╭──

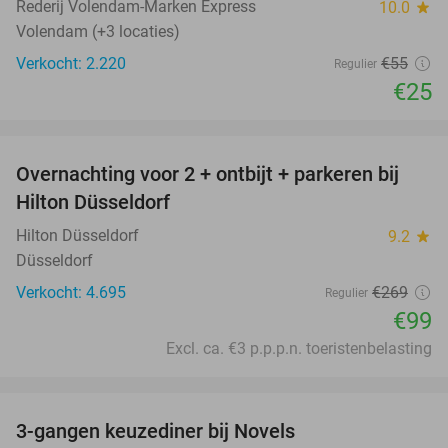
Rederij Volendam-Marken Express
10.0
star
Volendam (+3 locaties)
Verkocht: 2.220
€55
Regulier
€25
favorite_border
Overnachting voor 2 + ontbijt + parkeren bij
63%
Hilton Düsseldorf
Hilton Düsseldorf
9.2
star
Düsseldorf
Verkocht: 4.695
€269
Regulier
€99
Excl. ca. €3 p.p.p.n. toeristenbelasting
favorite_border
3-gangen keuzediner bij Novels
39%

╰──

* [What the exercise asks]:
Copy out every line of text from all the entries above, word for word and in the same order, and leave out the pictures.

* [Solved problem]:
Rederij Volendam-Marken Express
10.0
star
Volendam (+3 locaties)
Verkocht: 2.220
€55
Regulier
€25
favorite_border
Overnachting voor 2 + ontbijt + parkeren bij
63%
Hilton Düsseldorf
Hilton Düsseldorf
9.2
star
Düsseldorf
Verkocht: 4.695
€269
Regulier
€99
Excl. ca. €3 p.p.p.n. toeristenbelasting
favorite_border
3-gangen keuzediner bij Novels
39%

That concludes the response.